• WHAT THE EXERCISE ASKS:
Reproduce, character for character, the entries from their opening line through the line with "[360,398,407,414] (ту на".

• DATA PROVIDED:

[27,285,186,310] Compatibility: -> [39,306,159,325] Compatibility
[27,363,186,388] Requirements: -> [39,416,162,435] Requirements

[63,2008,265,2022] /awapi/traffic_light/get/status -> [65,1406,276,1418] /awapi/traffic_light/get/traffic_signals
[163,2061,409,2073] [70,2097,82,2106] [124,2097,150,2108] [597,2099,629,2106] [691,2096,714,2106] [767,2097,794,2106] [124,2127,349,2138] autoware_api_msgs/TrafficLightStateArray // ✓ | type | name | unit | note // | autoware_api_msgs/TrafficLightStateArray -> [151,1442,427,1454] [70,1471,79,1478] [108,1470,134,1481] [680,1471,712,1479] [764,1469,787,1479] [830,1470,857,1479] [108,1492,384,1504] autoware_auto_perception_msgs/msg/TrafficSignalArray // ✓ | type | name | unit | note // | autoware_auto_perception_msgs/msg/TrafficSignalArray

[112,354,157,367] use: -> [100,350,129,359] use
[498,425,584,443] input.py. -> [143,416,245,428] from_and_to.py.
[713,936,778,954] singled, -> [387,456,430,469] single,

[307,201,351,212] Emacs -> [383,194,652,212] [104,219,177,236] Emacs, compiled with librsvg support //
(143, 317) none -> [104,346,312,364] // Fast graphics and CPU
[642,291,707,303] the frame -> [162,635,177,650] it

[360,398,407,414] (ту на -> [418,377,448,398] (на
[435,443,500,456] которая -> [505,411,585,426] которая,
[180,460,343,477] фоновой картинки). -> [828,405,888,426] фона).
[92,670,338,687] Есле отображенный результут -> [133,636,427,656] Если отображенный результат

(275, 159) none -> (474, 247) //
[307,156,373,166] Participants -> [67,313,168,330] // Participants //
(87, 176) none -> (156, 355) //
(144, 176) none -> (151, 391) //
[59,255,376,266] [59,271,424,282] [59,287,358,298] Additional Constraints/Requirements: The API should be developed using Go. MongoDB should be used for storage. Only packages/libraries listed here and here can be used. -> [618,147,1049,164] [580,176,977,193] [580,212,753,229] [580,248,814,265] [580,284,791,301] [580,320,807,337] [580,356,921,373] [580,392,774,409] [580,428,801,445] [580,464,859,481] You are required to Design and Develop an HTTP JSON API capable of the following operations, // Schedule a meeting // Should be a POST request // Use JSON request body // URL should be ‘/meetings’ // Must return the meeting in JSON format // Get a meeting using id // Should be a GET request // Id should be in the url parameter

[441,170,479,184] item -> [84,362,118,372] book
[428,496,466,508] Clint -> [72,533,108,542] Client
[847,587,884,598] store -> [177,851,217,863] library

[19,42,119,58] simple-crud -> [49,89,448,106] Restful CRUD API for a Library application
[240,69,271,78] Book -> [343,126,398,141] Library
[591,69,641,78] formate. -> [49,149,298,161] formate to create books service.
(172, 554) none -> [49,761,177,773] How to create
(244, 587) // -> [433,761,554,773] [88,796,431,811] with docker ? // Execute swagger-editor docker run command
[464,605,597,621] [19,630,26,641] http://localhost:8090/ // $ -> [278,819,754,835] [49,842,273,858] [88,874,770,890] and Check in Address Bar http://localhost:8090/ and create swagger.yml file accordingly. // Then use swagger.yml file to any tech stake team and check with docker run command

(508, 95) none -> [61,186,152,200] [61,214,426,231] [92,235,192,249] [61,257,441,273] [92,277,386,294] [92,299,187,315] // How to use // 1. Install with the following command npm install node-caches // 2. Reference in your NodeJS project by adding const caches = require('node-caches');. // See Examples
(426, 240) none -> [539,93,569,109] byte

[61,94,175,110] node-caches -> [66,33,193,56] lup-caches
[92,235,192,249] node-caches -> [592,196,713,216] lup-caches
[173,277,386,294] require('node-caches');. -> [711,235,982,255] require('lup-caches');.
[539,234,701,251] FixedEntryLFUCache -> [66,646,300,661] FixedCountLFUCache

• WRITTEN SOLUTION:
[27,285,186,310] Compatibility: -> [39,306,159,325] Compatibility
[27,363,186,388] Requirements: -> [39,416,162,435] Requirements

[63,2008,265,2022] /awapi/traffic_light/get/status -> [65,1406,276,1418] /awapi/traffic_light/get/traffic_signals
[163,2061,409,2073] [70,2097,82,2106] [124,2097,150,2108] [597,2099,629,2106] [691,2096,714,2106] [767,2097,794,2106] [124,2127,349,2138] autoware_api_msgs/TrafficLightStateArray // ✓ | type | name | unit | note // | autoware_api_msgs/TrafficLightStateArray -> [151,1442,427,1454] [70,1471,79,1478] [108,1470,134,1481] [680,1471,712,1479] [764,1469,787,1479] [830,1470,857,1479] [108,1492,384,1504] autoware_auto_perception_msgs/msg/TrafficSignalArray // ✓ | type | name | unit | note // | autoware_auto_perception_msgs/msg/TrafficSignalArray

[112,354,157,367] use: -> [100,350,129,359] use
[498,425,584,443] input.py. -> [143,416,245,428] from_and_to.py.
[713,936,778,954] singled, -> [387,456,430,469] single,

[307,201,351,212] Emacs -> [383,194,652,212] [104,219,177,236] Emacs, compiled with librsvg support //
(143, 317) none -> [104,346,312,364] // Fast graphics and CPU
[642,291,707,303] the frame -> [162,635,177,650] it

[360,398,407,414] (ту на -> [418,377,448,398] (на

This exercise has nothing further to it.